### Page excerpt:
Saturday, November 9, 2024

Emiko Jean - Mika in Real Life

One phone call changes everything.
At thirty-five, Mika Suzuki's life is a mess. Her last relationship ended in flames. Her roommate-slash-best friend might be a hoarder. She's a perpetual disappointment to her traditional Japanese parents. And, most recently, she's been fired from her latest dead-end job.
Mika is at her lowest point when she receives a phone call from Penny--the daughter she placed for adoption sixteen years ago. Penny is determined to forge a relationship with her birth mother, and in turn, Mika longs to be someone Penny is proud of. Faced with her own inadequacies, Mika embellishes a fact about her life. What starts as a tiny white lie slowly snowballs into a fully-fledged fake life, one where Mika is mature, put-together, successful in love and her career.
The details of Mika's life might be an illusion, but everything she shares with curious, headstrong Penny is real: her hopes, dreams, flaws, and Japanese heritage. The harder-won heart belongs to Thomas Calvin, Penny's adoptive widower father. What starts as a rocky, contentious relationship slowly blossoms into a friendship and, over time, something more. But can Mika really have it all--love, her daughter, the life she's always wanted? Or will Mika's deceptions ultimately catch up to her? In the end, Mika must face the truth--about herself, her family, and her past--and answer the question, just who is Mika in real life?

Comment: I can't remember why I've added this book to my TBR list but it is likely I've done it because the heroine would be going through a complicated time but then with patience and perhaps a romance, her life would improve. Plus, it would feature a child the heroine had given up for adoption discovering her and wanting a relationship. I was quite curious to see how the author would do it.

### Questions:
**1.** According to the post about Mika in Real Life, how long ago did Mika place Penny for adoption?
**2.** Carry the post about Mika in Real Life forward, picking up right after its last sentence.

### Excerpted records:
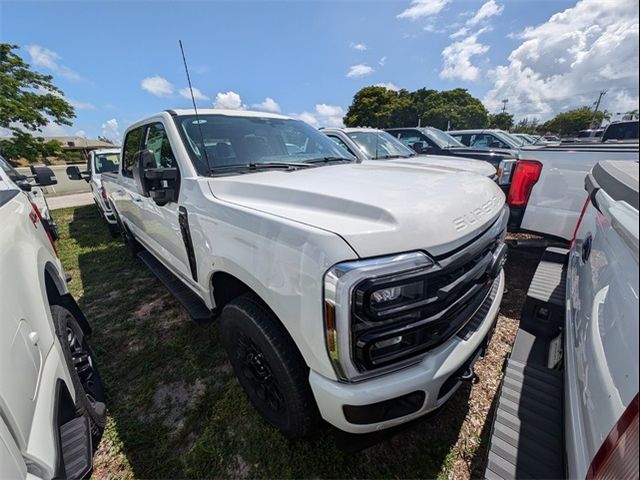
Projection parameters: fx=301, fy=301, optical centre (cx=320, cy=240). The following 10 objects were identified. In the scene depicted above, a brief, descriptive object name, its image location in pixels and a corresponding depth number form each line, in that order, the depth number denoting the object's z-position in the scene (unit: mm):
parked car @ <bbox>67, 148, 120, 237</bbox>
...
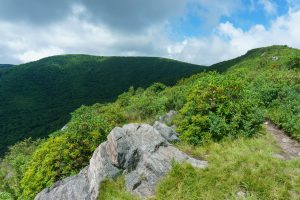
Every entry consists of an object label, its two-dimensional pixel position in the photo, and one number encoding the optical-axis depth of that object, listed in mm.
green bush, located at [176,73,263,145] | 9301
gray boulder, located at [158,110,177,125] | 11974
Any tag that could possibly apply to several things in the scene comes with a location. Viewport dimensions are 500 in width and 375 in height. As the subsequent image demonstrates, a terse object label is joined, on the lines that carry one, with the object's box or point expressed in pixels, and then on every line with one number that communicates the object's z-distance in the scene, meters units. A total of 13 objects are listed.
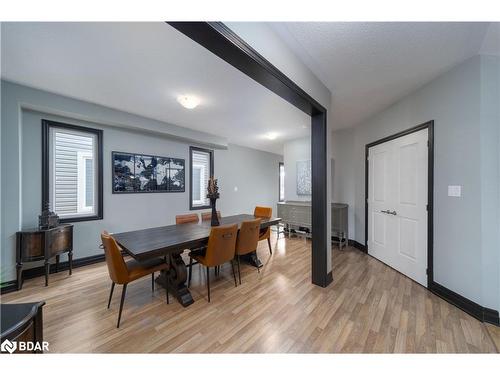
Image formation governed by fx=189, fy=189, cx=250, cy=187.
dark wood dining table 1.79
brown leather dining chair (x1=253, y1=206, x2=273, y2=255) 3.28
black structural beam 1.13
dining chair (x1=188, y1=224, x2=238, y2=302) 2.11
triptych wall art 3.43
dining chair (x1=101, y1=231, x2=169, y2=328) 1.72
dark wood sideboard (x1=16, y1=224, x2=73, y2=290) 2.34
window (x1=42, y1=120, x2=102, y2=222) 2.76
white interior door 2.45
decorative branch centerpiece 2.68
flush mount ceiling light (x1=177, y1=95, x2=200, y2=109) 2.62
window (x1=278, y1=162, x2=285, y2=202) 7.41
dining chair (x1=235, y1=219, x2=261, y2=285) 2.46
==
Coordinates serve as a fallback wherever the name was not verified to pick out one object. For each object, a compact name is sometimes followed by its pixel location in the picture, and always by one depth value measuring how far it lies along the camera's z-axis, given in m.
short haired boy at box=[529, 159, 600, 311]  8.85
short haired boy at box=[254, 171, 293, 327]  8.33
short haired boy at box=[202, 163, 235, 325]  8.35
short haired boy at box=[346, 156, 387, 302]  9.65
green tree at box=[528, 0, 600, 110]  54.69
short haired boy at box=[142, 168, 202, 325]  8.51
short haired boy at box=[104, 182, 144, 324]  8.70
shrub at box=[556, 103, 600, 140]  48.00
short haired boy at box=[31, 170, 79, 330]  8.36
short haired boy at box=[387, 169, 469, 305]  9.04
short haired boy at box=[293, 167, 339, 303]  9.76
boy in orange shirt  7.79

### Task results:
**1.** Sixteen years ago.

**2.**
In this story we meet Mika, a Japanese-American who feels her life had gone nowhere. She knows her more traditional parents left Japan for a better life and Mika believed the dream until a terrible event happened while she was in college. Following that, Mika has done the possible to avoid specific responsibilities, especially linked to emotions, and that is why, in part, that she gave up her daughter for adoption at birth. Now, sixteen years later, her life is stale but she at least has her best friend Hana, always there to help her. Then, out of nowhere, her daughter Penny contacts her, especially now some years have passes since her adopted other has died, and this leads Mika to try to pretend her life isn't what it is. However, what will she do when Penny and her father Thomas discover the truth?

I am surprised by how much complexity and subjects the author managed to introduce in this story and still make things develop in a consistent way. Certainly that there are a few elements I'd have preferred to see differently, but all in all this did meet the emotional criteria I tend to enjoy in contemporary stories, whether one labels this as woman's fiction or as a romance.

Mika is a captivating character for several reasons but I was particularly interested in seeing her Japanese culture be part of the plot. Most of her interactions with her parents provide this, for they are quite traditional and the dynamics feel very close to what I've gotten by reading other books with Japanese characters. I also think it was an interesting added layer to Mika's personality how much her complicated relationship with her mother influenced her choices in life. This is something we get to see frequently though the novel, and it does add some drama to the plot too.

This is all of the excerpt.